**Problem requirements**
Every line of the entries below that carries the string "have" should be copied.

Collected data
↓↓↓

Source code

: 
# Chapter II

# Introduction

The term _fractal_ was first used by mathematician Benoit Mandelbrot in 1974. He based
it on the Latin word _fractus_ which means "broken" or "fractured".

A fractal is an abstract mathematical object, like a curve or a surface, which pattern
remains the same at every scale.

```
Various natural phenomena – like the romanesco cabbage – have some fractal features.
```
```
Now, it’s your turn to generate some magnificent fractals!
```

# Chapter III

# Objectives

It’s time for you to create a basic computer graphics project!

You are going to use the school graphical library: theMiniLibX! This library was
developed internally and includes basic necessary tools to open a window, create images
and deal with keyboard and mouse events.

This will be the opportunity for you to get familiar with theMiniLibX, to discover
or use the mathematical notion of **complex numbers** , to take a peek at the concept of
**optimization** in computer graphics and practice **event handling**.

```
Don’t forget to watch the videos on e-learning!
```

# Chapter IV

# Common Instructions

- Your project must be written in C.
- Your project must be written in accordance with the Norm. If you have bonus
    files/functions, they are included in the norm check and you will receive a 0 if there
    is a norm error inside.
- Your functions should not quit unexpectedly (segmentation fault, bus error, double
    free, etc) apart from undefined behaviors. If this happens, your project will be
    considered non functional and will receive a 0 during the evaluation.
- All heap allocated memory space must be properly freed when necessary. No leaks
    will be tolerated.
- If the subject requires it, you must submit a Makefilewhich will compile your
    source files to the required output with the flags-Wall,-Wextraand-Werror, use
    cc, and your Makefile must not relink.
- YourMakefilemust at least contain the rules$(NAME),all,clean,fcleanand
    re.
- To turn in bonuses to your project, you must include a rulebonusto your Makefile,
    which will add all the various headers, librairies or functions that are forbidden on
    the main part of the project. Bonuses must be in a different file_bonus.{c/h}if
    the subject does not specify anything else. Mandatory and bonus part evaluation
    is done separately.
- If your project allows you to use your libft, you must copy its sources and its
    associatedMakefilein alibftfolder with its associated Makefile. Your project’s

↑↑↑
↓↓↓

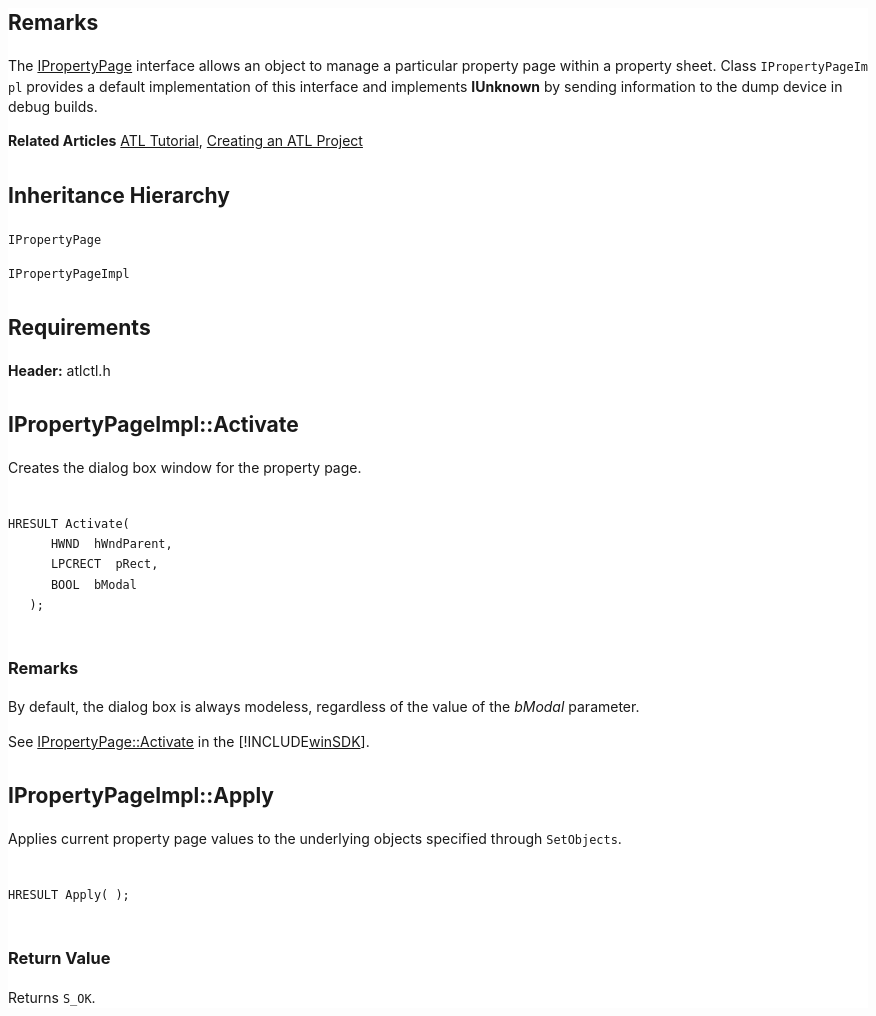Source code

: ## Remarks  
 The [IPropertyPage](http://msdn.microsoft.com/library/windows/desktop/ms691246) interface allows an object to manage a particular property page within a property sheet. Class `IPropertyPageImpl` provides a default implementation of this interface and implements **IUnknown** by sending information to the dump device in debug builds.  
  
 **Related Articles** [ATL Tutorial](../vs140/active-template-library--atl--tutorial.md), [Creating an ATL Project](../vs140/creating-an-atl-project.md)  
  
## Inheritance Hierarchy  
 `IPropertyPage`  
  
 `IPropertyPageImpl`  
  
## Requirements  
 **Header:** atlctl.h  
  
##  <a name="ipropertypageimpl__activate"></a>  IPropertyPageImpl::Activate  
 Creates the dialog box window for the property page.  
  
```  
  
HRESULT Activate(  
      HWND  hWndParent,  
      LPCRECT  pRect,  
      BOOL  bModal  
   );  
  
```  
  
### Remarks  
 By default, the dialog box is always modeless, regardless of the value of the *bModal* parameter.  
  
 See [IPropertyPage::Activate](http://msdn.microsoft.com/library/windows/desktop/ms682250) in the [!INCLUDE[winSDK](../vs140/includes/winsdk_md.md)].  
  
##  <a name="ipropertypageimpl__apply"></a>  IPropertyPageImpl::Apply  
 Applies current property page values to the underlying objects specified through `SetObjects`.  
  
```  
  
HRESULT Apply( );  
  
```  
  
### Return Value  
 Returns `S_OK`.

↑↑↑

**Exercise answer**
Various natural phenomena – like the romanesco cabbage – have some fractal features.
- Your project must be written in accordance with the Norm. If you have bonus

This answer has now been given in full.